TEXT FOR ANALYSIS:

    1. Thanks for the comment D. I appreciate it. To respond to your points:
      1. Since I am not an expert in that field, I’ll withhold judgment. From what little I’ve seen, the experts themselves disagree. But in either case, I don’t think it undermines my main point.
      2. I guess your argument here hinges on what you mean by “a lot”, and how that hope is manifested. From what I’ve seen, many people care about science mainly because it is useful. So in the sense it offers hope, it’s to the extent it helps people with concrete, tangible worries. In my mind that’s different than the hope I’ve seen people draw from religion. Not necessarily better or worse kind of hope, but just different. I think Dawkins et al. realize that oftentimes the hope and meaning offered by religion is very powerful and want science to offer something similar.
      3. Great point re. LGBTQ and Dan Savage. I like it. However, I would also argue that science has often been used to undermine civil rights, including LGBTQ. The history of eugenics is just one example. Feminist critiques of science (e.g. Londa Schiebinger’s ‘Has Feminism Changed Science’ is just one case) are full of examples where science has undermine equality. But nevertheless, I see what you’re saying.

      Thanks again for your comment. I hope you continue to engage.

  2. I am missing the part where commitment to religion is altruistic. On the contrary, religious conversion is quite self-serving; the assumption that something better awaits the individual is what guides the decision. Absent the desirability of the favor offered by the deity, this person might make different decisions — it isn’t altruism if reward is the motivation, no matter how delayed that reward is. Also, it is false that knowledge of evolution has never empowered people to make positive life changes, since understanding the limits of gender construction and heteronormativity has been very much a positive influence for women and LGBT people.

    1. Good to hear from you Maliq. I wasn’t actually arguing whether commitment to religion is altruistic or not. That’s an entirely different discussion. Nevertheless, Agellius responded to your argument below. I think he’s spot on there. And I don’t believe I said evolution has *never* empowered people. I simply think that most people view science as simply a useful tool, not as something from which to draw inspiration. Heck, I think many scientists think of science that way! Thanks again for the comment.

  3. I’m trying really hard to not infer that you think that anyone who has gotten clean/sober without the use of a 12-step program or similarly religion-infused programs is kidding themselves. I’m also trying not to infer that you think those who find hope, meaning and community in something besides religion are similarly delusional.

    “it’s partly the realization that science doesn’t always give people what they crave. It’s an attempt to help people find hope and meaning in science. Most never will.”

    Substitute religion for science in these sentences. There is a non-trivial percentage of people, me among them, who have a similar skepticism about religion. I recognize and accept that it works for others. But I find it empty for me.

    1. Hi David. Thanks for the comment. I’m not sure where I implied only religion-infused program cure drug addiction or only religion offers community. I do, however, think that most people do not find hope and community in evolution. I’m even comfortable extending those claims to science in general. As I’ve written before, I think most people view science as primarily a useful tool. I don’t think it’s an accident that science lobbying agencies primarily sell science on those terms.

      Great point about subbing religion for science in that sentence. I want to expand more in a post. But for now I’ll simply point out that at least among my (and I suspect your) social circle, it’s perfectly okay to say what you did. But it’s not widely acknowledged that my sentence as written is also true. Even stronger, it’s not widely acknowledged that most people find science pretty useless and irrelevant to their daily lives. That’s what I was trying to get at.

      Thanks again.

  4. Commitment to religion per se is not altruistic, but it leads people to be altruistic in a way that science cannot.

    Nobody said that only religion provides meaning or community, or that only religious people are altruistic.

LIST OF TASKS:
1) Answer these questions using the comment thread.
(a) Which history is named as one example of science being used to undermine civil rights?
(b) In the reply addressed to Maliq, who is said to have responded to Maliq's argument?
(c) Which author's work is cited as one case of feminist critiques of science?
2) Write out the portion of the comment thread from "3. Great point" up to and including "continue to engage.", with no changes.

Stored data entries:
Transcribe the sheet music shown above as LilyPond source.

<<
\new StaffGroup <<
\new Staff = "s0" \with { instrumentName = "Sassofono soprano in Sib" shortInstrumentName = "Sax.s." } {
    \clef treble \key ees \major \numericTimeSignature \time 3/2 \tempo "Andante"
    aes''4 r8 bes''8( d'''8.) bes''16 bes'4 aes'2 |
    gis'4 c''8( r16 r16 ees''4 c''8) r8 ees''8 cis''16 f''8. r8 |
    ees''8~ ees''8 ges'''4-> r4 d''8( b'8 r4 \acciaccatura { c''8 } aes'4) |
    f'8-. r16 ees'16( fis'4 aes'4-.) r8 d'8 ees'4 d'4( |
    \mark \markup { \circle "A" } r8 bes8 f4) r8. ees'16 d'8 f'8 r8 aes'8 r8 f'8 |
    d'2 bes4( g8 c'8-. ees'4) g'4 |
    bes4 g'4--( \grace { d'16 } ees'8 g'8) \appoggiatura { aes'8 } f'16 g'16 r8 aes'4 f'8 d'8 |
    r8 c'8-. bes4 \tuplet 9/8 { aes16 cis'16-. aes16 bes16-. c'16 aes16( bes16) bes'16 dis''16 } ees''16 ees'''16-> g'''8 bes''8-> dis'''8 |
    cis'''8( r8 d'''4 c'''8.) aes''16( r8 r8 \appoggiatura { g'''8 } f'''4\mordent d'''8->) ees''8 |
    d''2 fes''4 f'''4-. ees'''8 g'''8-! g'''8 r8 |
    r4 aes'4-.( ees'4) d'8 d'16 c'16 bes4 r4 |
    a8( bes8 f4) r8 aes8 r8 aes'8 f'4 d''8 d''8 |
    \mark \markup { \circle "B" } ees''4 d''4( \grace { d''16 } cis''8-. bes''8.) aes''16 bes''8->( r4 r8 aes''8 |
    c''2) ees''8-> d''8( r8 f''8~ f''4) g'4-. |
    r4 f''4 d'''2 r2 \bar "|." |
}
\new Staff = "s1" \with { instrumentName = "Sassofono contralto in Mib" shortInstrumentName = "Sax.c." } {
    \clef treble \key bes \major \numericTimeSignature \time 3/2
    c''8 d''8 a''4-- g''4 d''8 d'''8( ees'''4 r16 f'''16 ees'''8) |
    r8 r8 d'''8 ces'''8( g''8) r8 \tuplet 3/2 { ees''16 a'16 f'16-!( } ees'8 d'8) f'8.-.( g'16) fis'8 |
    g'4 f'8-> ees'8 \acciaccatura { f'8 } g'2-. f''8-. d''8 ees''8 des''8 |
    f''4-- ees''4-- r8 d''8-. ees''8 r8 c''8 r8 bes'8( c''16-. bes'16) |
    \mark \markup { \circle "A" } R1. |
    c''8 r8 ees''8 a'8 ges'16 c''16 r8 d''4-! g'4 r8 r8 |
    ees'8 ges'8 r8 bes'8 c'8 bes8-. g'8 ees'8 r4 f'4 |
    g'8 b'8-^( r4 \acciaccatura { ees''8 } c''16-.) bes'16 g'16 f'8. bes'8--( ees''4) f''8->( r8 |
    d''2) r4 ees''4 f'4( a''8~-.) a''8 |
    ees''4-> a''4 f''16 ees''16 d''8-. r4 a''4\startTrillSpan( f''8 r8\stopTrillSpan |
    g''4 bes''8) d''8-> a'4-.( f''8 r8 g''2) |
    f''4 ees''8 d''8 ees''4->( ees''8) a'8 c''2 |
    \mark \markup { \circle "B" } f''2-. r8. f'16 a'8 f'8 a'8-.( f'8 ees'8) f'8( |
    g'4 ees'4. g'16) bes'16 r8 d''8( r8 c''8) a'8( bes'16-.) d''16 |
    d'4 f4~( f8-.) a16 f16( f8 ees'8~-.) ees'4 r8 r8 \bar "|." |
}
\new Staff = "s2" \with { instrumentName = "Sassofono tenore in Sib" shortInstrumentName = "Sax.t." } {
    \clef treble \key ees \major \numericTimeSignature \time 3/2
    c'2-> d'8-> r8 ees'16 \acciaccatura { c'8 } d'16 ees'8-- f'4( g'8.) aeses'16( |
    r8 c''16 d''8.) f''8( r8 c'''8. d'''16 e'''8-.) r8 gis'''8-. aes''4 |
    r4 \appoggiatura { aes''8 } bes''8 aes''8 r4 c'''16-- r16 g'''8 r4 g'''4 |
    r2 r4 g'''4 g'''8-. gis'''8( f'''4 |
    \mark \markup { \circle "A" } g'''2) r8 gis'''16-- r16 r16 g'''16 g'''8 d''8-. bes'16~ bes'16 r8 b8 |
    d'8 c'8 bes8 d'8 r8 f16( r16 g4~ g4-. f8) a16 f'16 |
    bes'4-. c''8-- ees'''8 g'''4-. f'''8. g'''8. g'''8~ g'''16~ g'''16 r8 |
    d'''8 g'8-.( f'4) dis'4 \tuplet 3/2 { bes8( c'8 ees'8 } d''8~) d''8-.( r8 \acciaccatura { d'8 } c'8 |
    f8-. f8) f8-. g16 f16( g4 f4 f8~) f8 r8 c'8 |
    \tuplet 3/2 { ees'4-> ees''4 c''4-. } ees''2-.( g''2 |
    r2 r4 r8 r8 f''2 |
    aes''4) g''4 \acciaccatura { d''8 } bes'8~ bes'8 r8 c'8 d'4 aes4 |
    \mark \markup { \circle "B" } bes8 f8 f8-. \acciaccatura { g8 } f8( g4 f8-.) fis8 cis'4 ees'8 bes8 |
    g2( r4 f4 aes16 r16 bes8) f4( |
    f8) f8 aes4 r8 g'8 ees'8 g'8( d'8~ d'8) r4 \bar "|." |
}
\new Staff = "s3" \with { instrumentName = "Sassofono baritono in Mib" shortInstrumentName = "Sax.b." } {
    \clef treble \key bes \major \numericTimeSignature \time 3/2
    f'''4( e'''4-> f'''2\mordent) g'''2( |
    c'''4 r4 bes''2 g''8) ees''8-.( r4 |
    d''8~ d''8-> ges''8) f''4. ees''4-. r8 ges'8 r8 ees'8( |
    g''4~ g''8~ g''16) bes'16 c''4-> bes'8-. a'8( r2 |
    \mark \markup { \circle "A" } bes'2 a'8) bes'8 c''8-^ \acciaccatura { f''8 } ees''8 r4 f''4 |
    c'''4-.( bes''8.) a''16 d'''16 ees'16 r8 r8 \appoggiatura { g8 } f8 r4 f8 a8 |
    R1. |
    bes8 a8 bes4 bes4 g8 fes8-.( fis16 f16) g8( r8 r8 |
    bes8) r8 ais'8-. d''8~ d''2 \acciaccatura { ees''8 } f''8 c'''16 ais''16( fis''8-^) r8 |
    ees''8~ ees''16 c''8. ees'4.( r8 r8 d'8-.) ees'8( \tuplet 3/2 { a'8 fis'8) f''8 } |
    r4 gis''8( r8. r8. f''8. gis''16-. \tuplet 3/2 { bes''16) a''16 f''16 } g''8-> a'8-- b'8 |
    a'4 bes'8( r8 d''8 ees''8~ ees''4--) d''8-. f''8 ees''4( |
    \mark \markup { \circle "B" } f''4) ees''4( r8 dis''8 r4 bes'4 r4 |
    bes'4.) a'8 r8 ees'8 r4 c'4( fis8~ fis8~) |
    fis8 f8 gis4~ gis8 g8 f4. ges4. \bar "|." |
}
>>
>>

EXERCISE RESULTS:
1)
(a) The history of eugenics.
(b) Agellius.
(c) Londa Schiebinger.

2)
3. Great point re. LGBTQ and Dan Savage. I like it. However, I would also argue that science has often been used to undermine civil rights, including LGBTQ. The history of eugenics is just one example. Feminist critiques of science (e.g. Londa Schiebinger’s ‘Has Feminism Changed Science’ is just one case) are full of examples where science has undermine equality. But nevertheless, I see what you’re saying.

      Thanks again for your comment. I hope you continue to engage.